CD122 and Ly49 are expressed in a portion of the Qa-1b/MOG196 tetramer+ cells
Recent data suggest that Qa-1-restricted CD8+ Treg cells are among CD122+Ly49+ CD8+ T cells12,24,25. We hence analyzed expression of these two markers on the Qa-1b/MOG196 tetramer+ cells. Our data showed that about 22.6% of the tetramer+ cells expressed CD122 and about 7.2% of the tetramer+ cells expressed both CD122 and Ly49 (Fig. 7F,G). Therefore, the data suggest that CD122 and Ly49 are two important markers for Qa-1-restricted CD8+ Treg cells. However, additional markers are needed to more precisely identify this subset of CD8+ Treg cells.
MOG196 is evolutionarily conversed and unique to MOG
Some known Qa-1-binding peptides, e.g. Qdm and HSP60p216, bind to both Qa-1 and HLA-E26. In addition, peptide binding motifs of Qa-1 and HLA-E are similar26,27. We therefore asked whether MOG196 sequence was evolutionarily conserved. Accordingly, blast search of Genbank protein sequence data showed that MOG196 sequence was evolutionarily conserved (Fig. S1). Furthermore, sequence of MOG196 is specific to MOG and located in the intracellular domain (Fig. S2).
Discussion
In this article, for the first time, we present evidence for the existence of a regulatory Qa-1b epitope (i.e. MOG196-204 or MOG196) in myelin oligodendrocyte glycoprotein (MOG) that is a myelin protein in myelin sheath. Immunization with the epitope-pulsed dendritic cells (DCs) suppresses ongoing EAE and activates CD8+ T cells that specifically accumulate in cervical lymph nodes. Additionally, CD8+ T cells in vivo primed by the MOG196-pulsed DCs transfer EAE suppression. Hence, this study opens a potential new avenue for the antigen-specific therapy of multiple sclerosis (MS).

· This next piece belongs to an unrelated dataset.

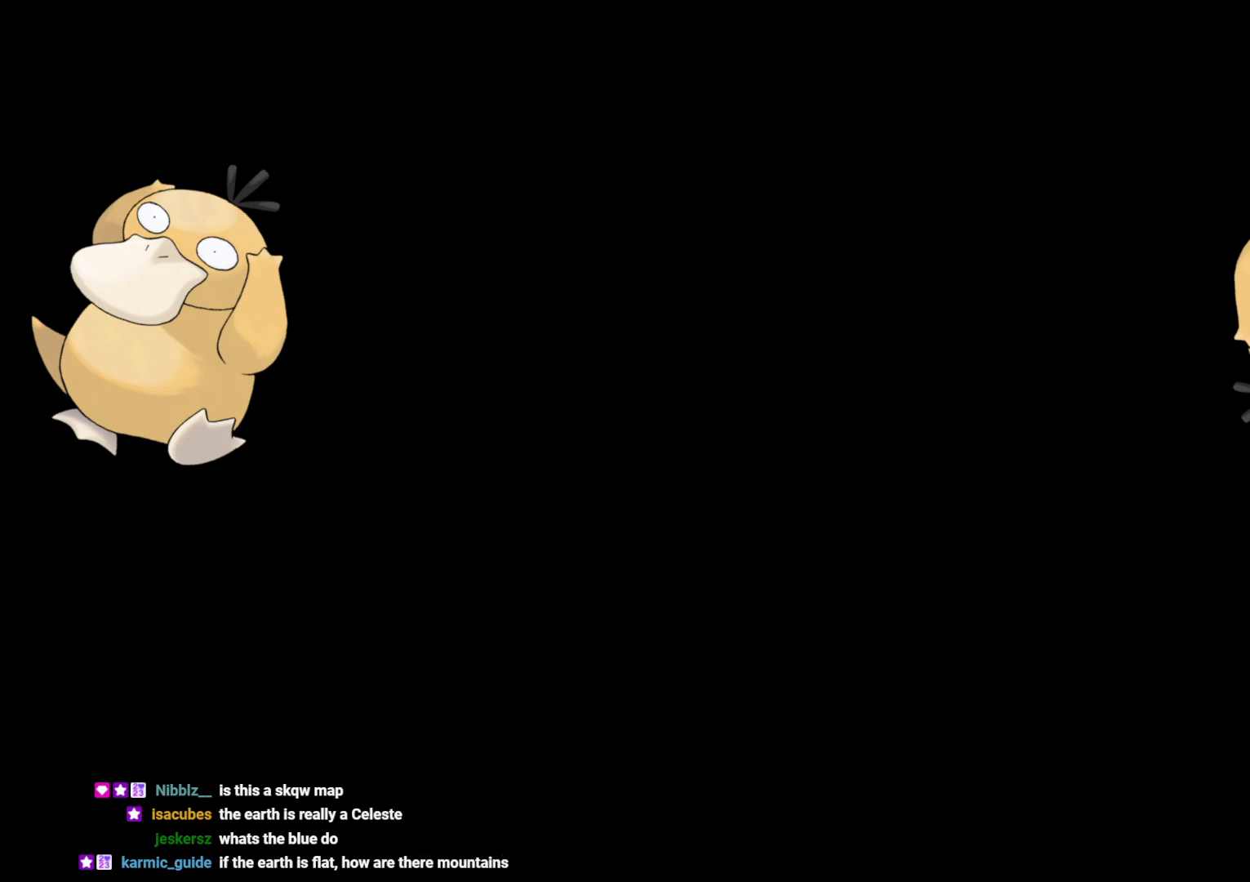
{"buttons": ["L2"], "left_stick": "center", "right_stick": "center", "events": []}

The major purpose of antigen-specific therapy is to immunize an individual with pathogenic myelin epitopes (i.e. the myelin epitopes in the myelin sheath targeted by the pathogenic autoimmune cells) under a tolerogenic condition. Such immunization specifically instructs the potentially pathogenic myelin-specific autoimmune cells, which cause the EAE and MS7,8,9,10,11, to become myelin-specific regulatory T (Treg) cells. These Treg cells can then specifically arrest the autoimmune attacks on the myelin sheath without compromising the immune defense mechanisms. In this regard, one such antigen-specific therapy is the tolerogenic dendritic cell (DC) that is generated in vitro under a tolerogenic condition. When pulsed with the pathogenic myelin epitopes, the tolerogenic DCs can induce the epitope-specific Treg cells28,29,30. However, recent data suggest that the tolerogenic DC is unstable in an in vivo pro-inflammatory environment and can be converted into a disease-worsening immunogenic DC31,32,33. This instability is hampering clinical translation of the tolerogenic DC31,34,35,36,37,38,39. In contrast, we show here that immunogenic DCs can be used to augment the MOG196-specific CD8+ Treg cells. Therefore, the MOG196 therapy does not have the instability concern. An additional advantage is that, unlike the previously reported antigen-specific therapies, the therapeutic strategy described in this report does not depend on the knowledge of the pathogenic myelin epitopes which are still under debate in MS patients.
Although this is the first report on the presence of regulatory Qa-1 epitopes in myelin proteins, previous studies have indicated that immunization with regulatory Qa-1(HLA-E) epitopes is indeed a logical approach for the treatment of EAE. First, animals that were deficient in Qa-1 displayed exaggerated secondary CD4+ T cell responses13. Second, Qa-1-restricted CD8+ T cells in animals whose Qa-1 molecules could not interact with inhibitory NKG2A molecules (Qa-1/R72A mutant mice), as compared with those in wild type animals, showed much stronger suppressive activities14. Third, aged animals whose Qa-1 molecules could not interact with CD8 molecules (Qa-1/D227K mutant mice) developed lupus-like autoimmune phenomena12. Hence, Qa-1-restricted CD8+ T cells are promising sources for antigen-specific therapy.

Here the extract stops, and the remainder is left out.